Based on the experimental results of the present study, key findings are:

  1. (1)

    Replacing cement with zeolite up to 40 wt% increases the compressive strength up to 128% and 209% for samples cured over 14 and 28 days, respectively. The reason is primary because of the pozzolanic activity of zeolite and reduction in hydration reaction by excessing the curing time. As a result, herein, the optimal zeolite content is suggested to be 40 wt%.

  2. (2)

    Replacing 40 wt% of cement with zeolite, the qR of samples (cured for 28 days) with 7% and 3% cement content increases 2.09 and 1.28 orders of factors, respectively, However, above 40 wt% replacement leads to reduction in the qR of the cemented sand samples.

  3. (3)

    Adding zeolite to the cemented sand samples increases the axial strain at the peak strength compared with that of pristine cemented sand samples.

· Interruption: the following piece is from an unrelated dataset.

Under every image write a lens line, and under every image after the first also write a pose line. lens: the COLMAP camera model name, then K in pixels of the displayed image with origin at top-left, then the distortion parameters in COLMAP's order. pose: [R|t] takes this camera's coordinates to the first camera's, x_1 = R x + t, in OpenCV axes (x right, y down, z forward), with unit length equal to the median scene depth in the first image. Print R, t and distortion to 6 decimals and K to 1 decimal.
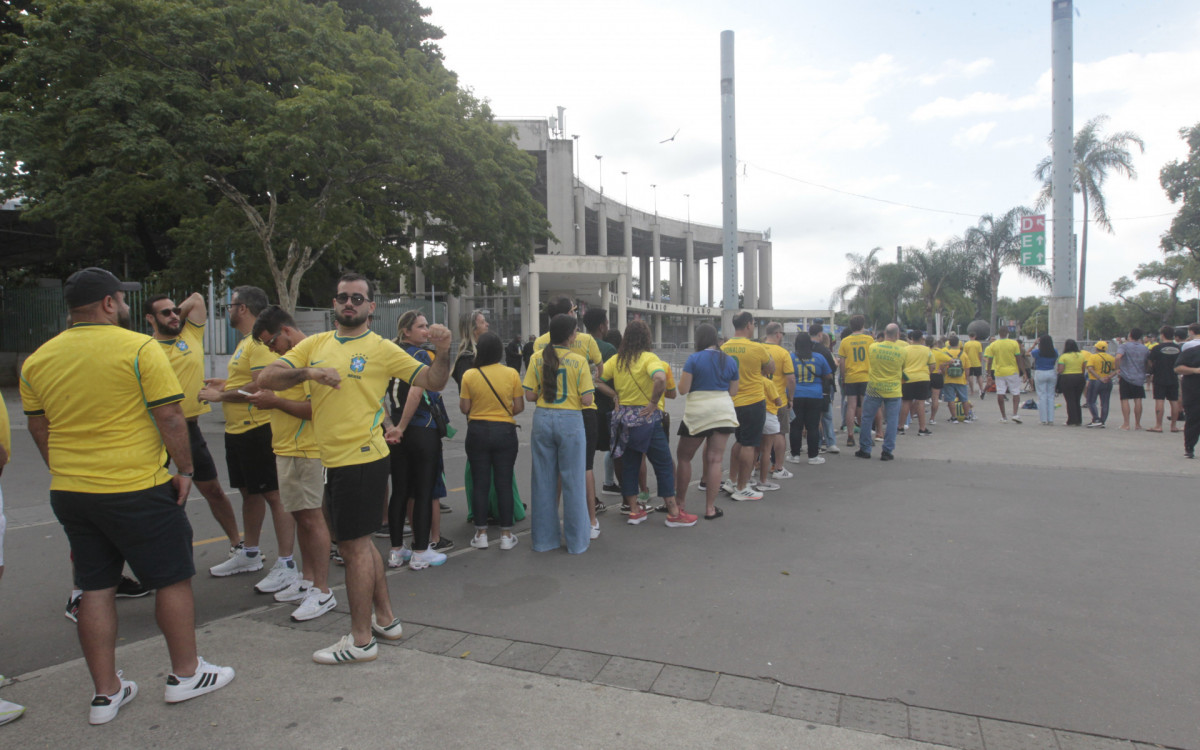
lens RADIAL K [[700.1, 0, 578.2], [0, 700.1, 374.9], [0, 0, 1]] dist [-0.047715, 0.024665]
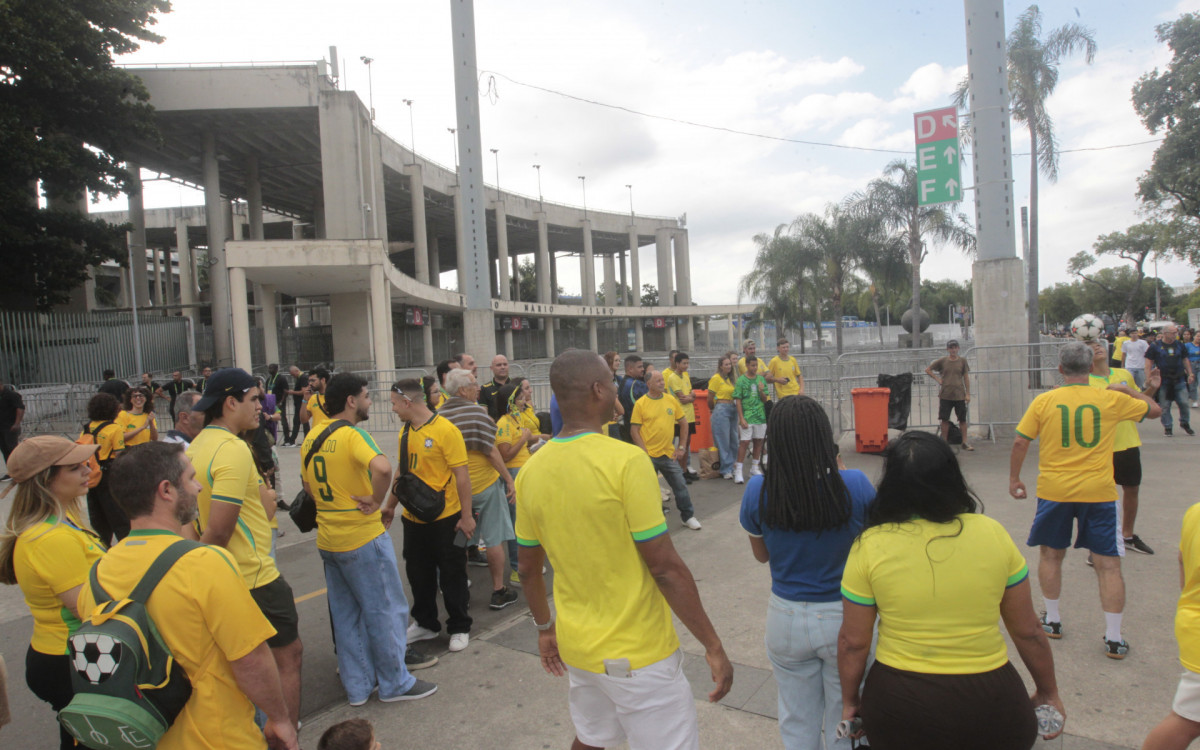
lens RADIAL K [[695.9, 0, 581.1], [0, 695.9, 376.2], [0, 0, 1]] dist [-0.048121, 0.022636]
pose [[0.998134, -0.045486, 0.040749, 0.665539], [0.045606, 0.998957, -0.002027, -0.070465], [-0.040614, 0.003882, 0.999167, 0.900816]]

The dominant reason is that fabricating zeolite changes the samples operation from brittle to plastic (postponing the failure rate). The deformability index of 28 days cured samples containing 3% cement content shows that adding 20 wt%, 40 wt%, 60 wt% and 80 wt% zeolite content enhances the plastic behavior up to 1.12, 1.37, 1.62, and 2.12 order of magnitude compared with that of pristine cemented sand samples.

  4. (4)

    Stabilizing strip footings by fabricating a pad with a thickness 1/6 of the foundation width increases the bearing capacity up to 11% and 23% when the pads contain either 3% or 7% cement content, respectively. Further increase in the pad thickness (up to 2 times) improves the bearing capacity up to 44% and 67%. As a result, utilizing a pad underneath the strip foundations, which are rested on saturated loose sand, increases the bearing capacity and ultimately reduces the settlement.

  5. (5)

    Rising the H/B ratio results in increasing of the SIR and reduction in the SRR. It is noteworthy that increasing the cement content causes an increase in the SIR rate up to 9% and 23% when H to B ratio is 1/6 and 1, respectively. However, the increase in the SRR due to increasing the cement content remains constant at 6%.

  6. (6)

    Last but not least, utilizing a zeolite–cemented pad with thickness greater than 2B/3 accelerates the rising of SIR rate compared with that of thinner pads, while the SRR rate remains almost constant.